Nearby, several relatives of the missing checked in at a makeshift morgue set up next to the buried homes.

Families have reported receiving text messages from people they believed to still be trapped, more than 36 hours after the landslide struck the village of El Cambray II, in the municipality of Santa Catarina Pinula.

The affected area is about 15 kilometers (10 miles) east of the capital Guatemala City.

Authorities have said some 600 people are missing, and they expected the death toll to rise in the coming hours as the search resumes.

Their estimate is based on the 125 homes that Thursday’s landslide destroyed or damaged after heavy rain.

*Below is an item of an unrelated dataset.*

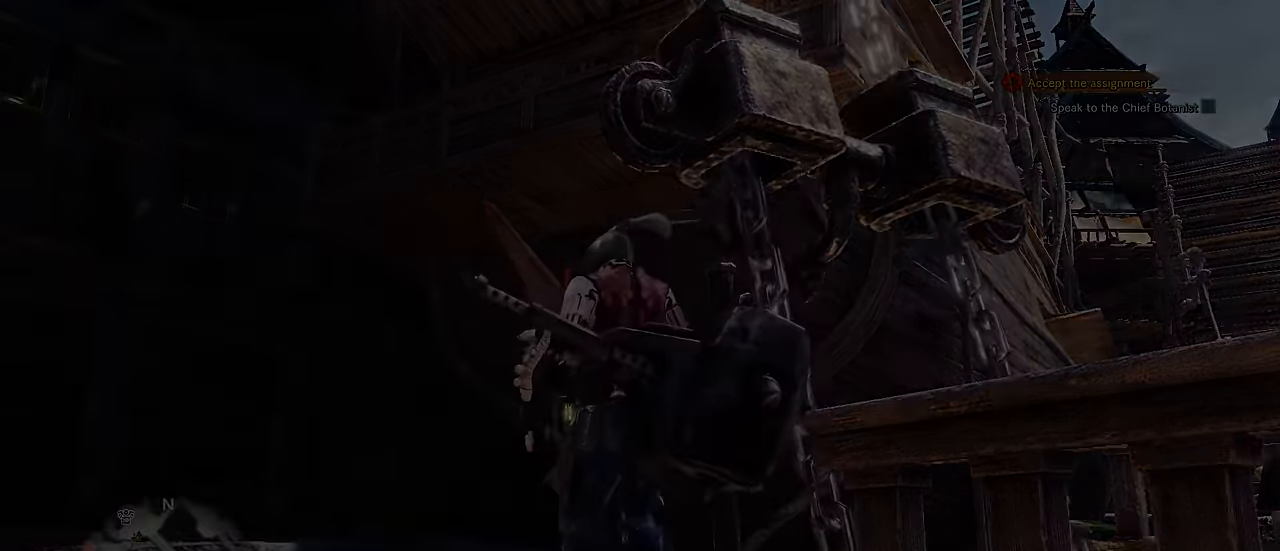
Gameplay with keyboard and mouse; each line is a JSON object with the keys and mouse buttons held at the frame after it. Only "1", "2", "3", "4", "5", "a", "alt", "c", "caps_lock", "ctrl", "d", "e", "f", "g", "q", "r", "s", "shift", "space", "t", "tab", "v", "w", "x", "z", "mouse_left", "mouse_wheel" and "mouse_right" are recorded. "wheel" means that the mouse wheel is clicked or scrolled. Not read: mouse_move.
{"keys": [], "mouse": []}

“We have 29 dead people identified and one still unidentified,” Sergio Cabanas, incident commander for the government’s disaster reduction office CONRAD, told AFP Friday night.

The victims include at least three children.

Thirty-four people have been pulled out alive from the mud and rubble, while 25 others were injured, CONRAD officials said.

The impact of the heavy rain was exacerbated by a nearby river, officials said. Municipal authorities had urged the community several times to relocate, most recently in November last year.

“The rescue job is very difficult because of the terrain — it’s practically as if it were a mountain,” Cecilio Chacaj, a rescuer with a local firefighter unit, said Friday.

Soon after Chacaj spoke to AFP he pulled out a survivor from the debris.

More than 500 workers, as well as desperate residents, searched for survivors late into Friday evening before suspending the painstaking hunt for the night.

President Alejandro Maldonado said that several countries, including the United States and Cuba, had offered to help.

“We are a beautiful country but unfortunately we are vulnerable to this type of catastrophe,” Maldonado told reporters.

Eight people had already died in previous weather-related events tied to Guatemala’s rainy season, which lasts from May to November, according to government data.

Last year’s rainy season was linked to 29 deaths and to damage to more than 9,000 homes.